A recent study by MIT Sloan Management Review showed:
Meaningfulness was more important to employees than any other aspect of work, including pay and rewards, opportunities for promotion, or working conditions. Meaningful work can be highly motivational, leading to improved performance, commitment, and satisfaction.
Researchers anticipated that the data would show that the meaningfulness experienced by employees in relation to their work was clearly associated with actions taken by managers. Instead, the research showed that quality of leadership received virtually no mention when people described meaningful moments at work, but poor management was the top destroyer of meaningfulness.
The research aimed to uncover how and why people find their work meaningful. The study showed that meaningfulness was often associated with a sense of pride and achievement at a job well done, whether they were professionals or manual workers.
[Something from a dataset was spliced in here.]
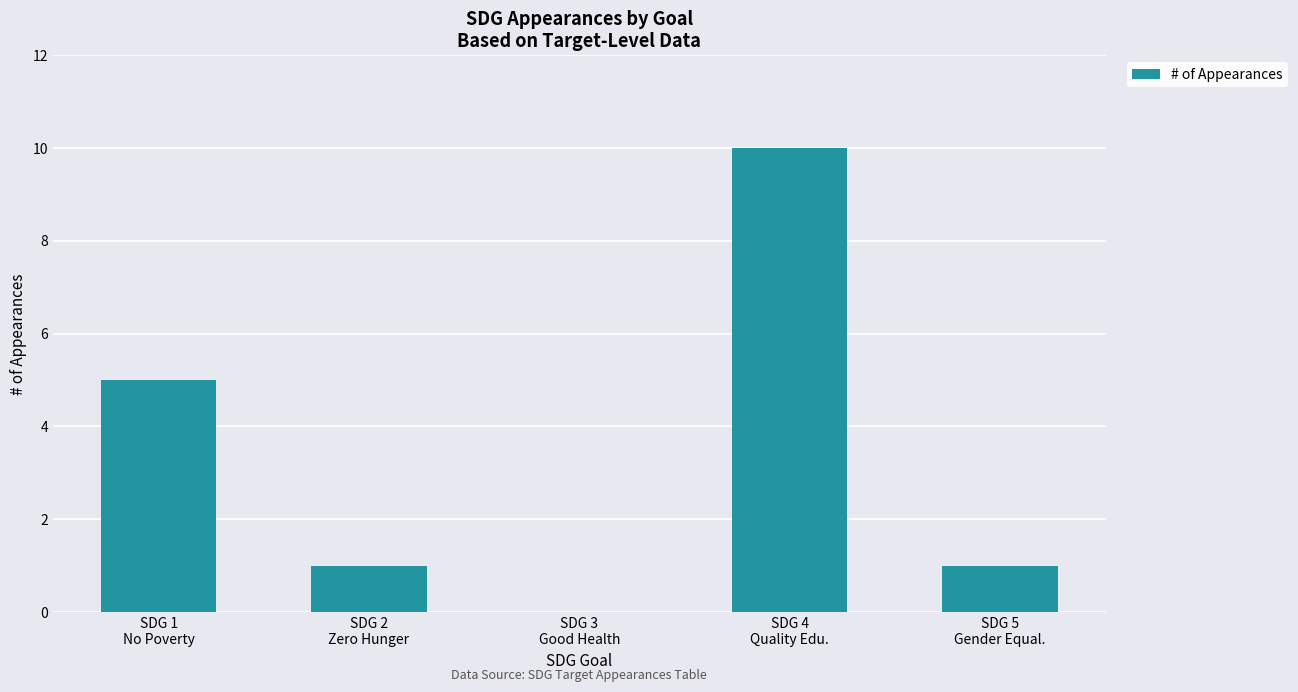

How many positive values are there?

4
“Those who could see that they had fulfilled their potential, or who found their work creative, absorbing, and interesting, tended to perceive their work as more meaningful than others. Accordingly, receiving praise, recognition, or acknowledgment from others mattered a great deal.”
The Five Qualities of Meaningful Work
The study also revealed five unexpected features of meaningful work; in these features might explain the fragile and intangible nature of meaningfulness.
1. Self-Transcendent
Individuals tended to experience their work as meaningful when it mattered to others more than just to themselves. Their work was meaningful when it showed the impact and relevance of their work on the individuals, the group or the community.
2. Poignant
The experience of meaningful work can be poignant rather than purely euphoric. The experience of coping with challenging conditions led to a sense of meaningfulness far greater than they would have experienced dealing with straightforward, everyday situations.
3. Episodic
A sense of meaningfulness arose in an episodic rather than a sustained way. It seemed that no one could find their work consistently meaningful, but rather that an awareness that work was meaningful arose at peak times that were generative of strong experiences.
4. Reflective
Meaningfulness was rarely experienced in the moment, but rather in retrospect and on reflection when people were able to see their completed work and make connections between their achievements and a wider sense of life meaning.
5. Personal
Other feelings about work, such as engagement or satisfaction, tend to be just that: feelings about work. Work that is meaningful, on the other hand, is often understood by people not just in the context of their work but also in the wider context of their personal life experiences.